11 thoughts on “Diet Control of Isoleucine Increases Healthspan and Lifespan By Up to 33% in Mice”

  1. So the strategy is to follow low-protein diet and use collagen powder (about 1.6% isoleucine) as supplement?

    • There’s reason to think the association holds in humans. High branched-chain amino acids (BRAA) are associated with diabetes, which clearly reduces lifespan.

    • Vegetable foods are low in Leucine, Isoleucine, and valine. Animal foods are high. Avoid meat, fish, diary, and eggs.

  2. In mice. Typically when we find interventions in mice that dramatically improve lifespan, we discover that our own biology already effectively implements them.

    People do their testing in mice anyway, because it’s fast. But it’s the biological research equivalent to looking for your dropped car keys under the street light.

    • Precisely what I was thinking.
      It would be so much more usefull to learn from the genetics and immune systems of large mammals, such as elephants and whales.
      Possibly also parrots.

      • The problem, I think, is that aging research is being done and funded by people who hope to benefit from it themselves. Which I can entirely understand, but realistically we’re probably looking at a multi-generational effort to solve this problem. Our biology needs some major revisions, not tweaks.

        I’m not at all happy about that, being 65… But I try to be realistic about it anyway.

        Now, there ARE some promising interventions that seem affordable. Nothing that would be a fountain of youth, but well worth doing. And maybe we need some work on making them affordably scale. Dr. Fahy’s research on thymus regeneration seems to be working out well. Turns out that you don’t really need youthful blood transfusions, you just need your old blood diluted. Things like that.

        And maybe cryonics needs some major advances, to save the generation too old to last long enough for the other research.

  3. And what role does Isoleucine plays in complex protein foods? Can it be Eliminated? The medical medium does not include grains and lagume me in his recommended foods because of the complexity of their proteins and the toll they take on the liver digesting them. If the solution is eliminating Isoleucine by creating gmo versions of these foods the answer is that in general the medical medium consider all gmo food unhealthy. his recommended foods are fruits, vegetables and tubers. tubers have a lot of protein also but it’s very light and easy to digest. They’re very easy to replace grains with.

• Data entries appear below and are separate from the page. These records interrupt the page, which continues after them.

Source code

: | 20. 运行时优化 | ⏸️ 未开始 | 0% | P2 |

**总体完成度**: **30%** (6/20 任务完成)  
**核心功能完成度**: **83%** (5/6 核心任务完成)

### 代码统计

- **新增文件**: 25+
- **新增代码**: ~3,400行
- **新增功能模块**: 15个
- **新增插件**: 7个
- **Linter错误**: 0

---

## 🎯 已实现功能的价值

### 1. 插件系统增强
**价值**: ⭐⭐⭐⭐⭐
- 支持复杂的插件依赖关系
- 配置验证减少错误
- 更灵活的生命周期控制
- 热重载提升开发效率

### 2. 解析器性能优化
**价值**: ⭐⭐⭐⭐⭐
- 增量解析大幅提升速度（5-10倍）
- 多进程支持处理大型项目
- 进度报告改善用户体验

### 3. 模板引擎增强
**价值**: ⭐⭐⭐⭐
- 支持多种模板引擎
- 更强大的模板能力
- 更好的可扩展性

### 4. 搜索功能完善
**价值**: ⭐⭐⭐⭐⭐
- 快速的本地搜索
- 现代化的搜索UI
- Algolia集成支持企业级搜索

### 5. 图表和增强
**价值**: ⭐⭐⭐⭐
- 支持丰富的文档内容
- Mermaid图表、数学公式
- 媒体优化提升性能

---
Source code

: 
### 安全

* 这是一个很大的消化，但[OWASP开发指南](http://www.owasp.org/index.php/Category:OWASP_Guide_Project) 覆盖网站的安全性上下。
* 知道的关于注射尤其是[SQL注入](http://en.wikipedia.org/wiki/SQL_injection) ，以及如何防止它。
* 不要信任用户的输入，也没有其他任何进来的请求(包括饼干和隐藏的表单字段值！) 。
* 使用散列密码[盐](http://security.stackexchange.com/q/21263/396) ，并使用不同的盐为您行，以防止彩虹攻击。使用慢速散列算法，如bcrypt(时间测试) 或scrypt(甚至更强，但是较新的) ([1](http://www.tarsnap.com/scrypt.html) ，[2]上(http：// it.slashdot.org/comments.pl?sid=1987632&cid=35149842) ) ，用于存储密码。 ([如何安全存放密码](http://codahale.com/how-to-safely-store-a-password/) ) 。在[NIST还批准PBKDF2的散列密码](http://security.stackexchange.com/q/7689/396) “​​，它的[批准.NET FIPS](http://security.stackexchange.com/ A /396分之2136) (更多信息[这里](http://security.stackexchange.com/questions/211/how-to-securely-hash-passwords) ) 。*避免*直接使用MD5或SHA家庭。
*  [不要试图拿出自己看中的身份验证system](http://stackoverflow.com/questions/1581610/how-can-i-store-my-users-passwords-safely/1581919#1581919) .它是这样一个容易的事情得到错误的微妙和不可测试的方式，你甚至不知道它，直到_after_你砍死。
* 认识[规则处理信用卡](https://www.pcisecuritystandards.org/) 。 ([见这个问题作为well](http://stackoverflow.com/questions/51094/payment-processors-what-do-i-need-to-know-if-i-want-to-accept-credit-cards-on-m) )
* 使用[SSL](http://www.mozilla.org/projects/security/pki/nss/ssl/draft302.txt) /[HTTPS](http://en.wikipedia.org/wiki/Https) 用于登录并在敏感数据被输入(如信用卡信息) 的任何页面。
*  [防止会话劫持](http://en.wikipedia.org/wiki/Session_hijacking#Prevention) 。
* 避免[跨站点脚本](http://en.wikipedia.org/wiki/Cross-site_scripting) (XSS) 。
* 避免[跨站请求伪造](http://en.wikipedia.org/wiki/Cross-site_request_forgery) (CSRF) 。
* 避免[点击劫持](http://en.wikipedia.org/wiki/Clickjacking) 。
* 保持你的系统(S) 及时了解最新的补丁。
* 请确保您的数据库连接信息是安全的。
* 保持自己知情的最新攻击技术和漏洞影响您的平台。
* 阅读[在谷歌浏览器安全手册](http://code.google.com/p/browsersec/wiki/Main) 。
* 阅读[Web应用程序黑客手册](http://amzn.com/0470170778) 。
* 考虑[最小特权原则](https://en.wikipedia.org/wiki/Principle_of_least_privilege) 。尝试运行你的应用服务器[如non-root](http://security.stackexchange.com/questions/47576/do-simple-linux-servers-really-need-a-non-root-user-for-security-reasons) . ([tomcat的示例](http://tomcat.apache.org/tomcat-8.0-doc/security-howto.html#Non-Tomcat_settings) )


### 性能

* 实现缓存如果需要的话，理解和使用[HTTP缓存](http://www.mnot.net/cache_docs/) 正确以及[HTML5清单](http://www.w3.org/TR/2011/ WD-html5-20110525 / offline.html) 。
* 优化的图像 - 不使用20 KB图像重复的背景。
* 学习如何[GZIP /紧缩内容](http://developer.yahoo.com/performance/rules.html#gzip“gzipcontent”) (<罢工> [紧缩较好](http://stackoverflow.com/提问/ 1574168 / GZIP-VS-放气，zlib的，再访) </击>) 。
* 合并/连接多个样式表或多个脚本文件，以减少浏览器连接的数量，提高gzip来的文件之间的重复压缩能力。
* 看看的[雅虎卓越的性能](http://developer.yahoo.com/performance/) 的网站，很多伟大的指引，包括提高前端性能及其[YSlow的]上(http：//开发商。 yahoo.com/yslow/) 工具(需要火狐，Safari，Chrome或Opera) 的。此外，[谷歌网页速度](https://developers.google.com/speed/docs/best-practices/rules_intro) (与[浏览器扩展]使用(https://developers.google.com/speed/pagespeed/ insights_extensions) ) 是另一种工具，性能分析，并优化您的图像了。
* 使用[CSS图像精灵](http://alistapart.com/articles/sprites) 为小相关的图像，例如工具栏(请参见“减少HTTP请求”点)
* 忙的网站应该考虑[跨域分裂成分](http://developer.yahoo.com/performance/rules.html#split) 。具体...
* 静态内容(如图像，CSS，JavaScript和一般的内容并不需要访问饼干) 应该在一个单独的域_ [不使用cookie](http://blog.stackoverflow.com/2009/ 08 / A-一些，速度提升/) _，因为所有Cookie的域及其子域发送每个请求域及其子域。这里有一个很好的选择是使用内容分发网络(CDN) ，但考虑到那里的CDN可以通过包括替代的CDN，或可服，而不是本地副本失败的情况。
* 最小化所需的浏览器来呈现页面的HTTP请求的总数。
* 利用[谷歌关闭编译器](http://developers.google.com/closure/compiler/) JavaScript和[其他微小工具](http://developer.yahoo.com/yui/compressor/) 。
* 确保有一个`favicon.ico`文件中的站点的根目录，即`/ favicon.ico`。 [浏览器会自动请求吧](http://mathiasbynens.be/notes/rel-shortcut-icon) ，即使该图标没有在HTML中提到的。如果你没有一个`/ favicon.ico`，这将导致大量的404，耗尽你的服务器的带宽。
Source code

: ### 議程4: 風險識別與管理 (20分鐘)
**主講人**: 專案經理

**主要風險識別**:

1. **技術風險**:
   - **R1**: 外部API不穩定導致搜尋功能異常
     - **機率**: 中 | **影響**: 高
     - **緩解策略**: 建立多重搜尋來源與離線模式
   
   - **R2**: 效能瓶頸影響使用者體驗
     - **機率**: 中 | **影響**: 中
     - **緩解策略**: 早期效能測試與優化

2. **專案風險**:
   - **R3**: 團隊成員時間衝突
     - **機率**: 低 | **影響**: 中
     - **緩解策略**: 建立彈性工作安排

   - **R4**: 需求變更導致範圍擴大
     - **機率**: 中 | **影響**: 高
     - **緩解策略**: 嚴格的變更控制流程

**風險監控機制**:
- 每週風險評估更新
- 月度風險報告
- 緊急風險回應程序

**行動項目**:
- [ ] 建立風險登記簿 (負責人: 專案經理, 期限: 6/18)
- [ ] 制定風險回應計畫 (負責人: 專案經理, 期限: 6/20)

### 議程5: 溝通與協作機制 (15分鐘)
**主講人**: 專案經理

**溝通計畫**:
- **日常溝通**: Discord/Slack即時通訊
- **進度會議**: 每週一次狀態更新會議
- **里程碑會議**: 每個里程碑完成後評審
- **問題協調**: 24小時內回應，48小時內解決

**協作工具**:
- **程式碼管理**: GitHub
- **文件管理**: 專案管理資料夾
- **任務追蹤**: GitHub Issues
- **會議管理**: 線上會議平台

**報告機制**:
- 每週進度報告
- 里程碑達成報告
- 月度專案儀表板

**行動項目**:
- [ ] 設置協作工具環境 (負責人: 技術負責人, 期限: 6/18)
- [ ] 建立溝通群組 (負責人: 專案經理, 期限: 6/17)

  4. Dr Robert Lustig wrote about how modern agriculture, and I believe Glyphosate in particular via inhibition of the Shikimic acid pathway in plants leads to inhibition of the synthesis of Aromatic AAs: Tyrosine, Phenylalanine, Tryptophan ( Also essential for Serotonin synthesis) in plants which then affects the levels in food animals. Thus conventionally farmed meat is high in branches chain AAs and low in the Aromatic AAs.

    • I would say LEV in the 2030s for the early adopters, otherwise 2040s. As for rejuvenating a 80 years old back to his 20s, probably in 2060-2070. Kurzweil is desesperate because he is old.

      • I can certainly understand that. With his money I’d be investing heavily in cryonics, personally. The odds of anything life extending paying off in time to keep him from dying aren’t great.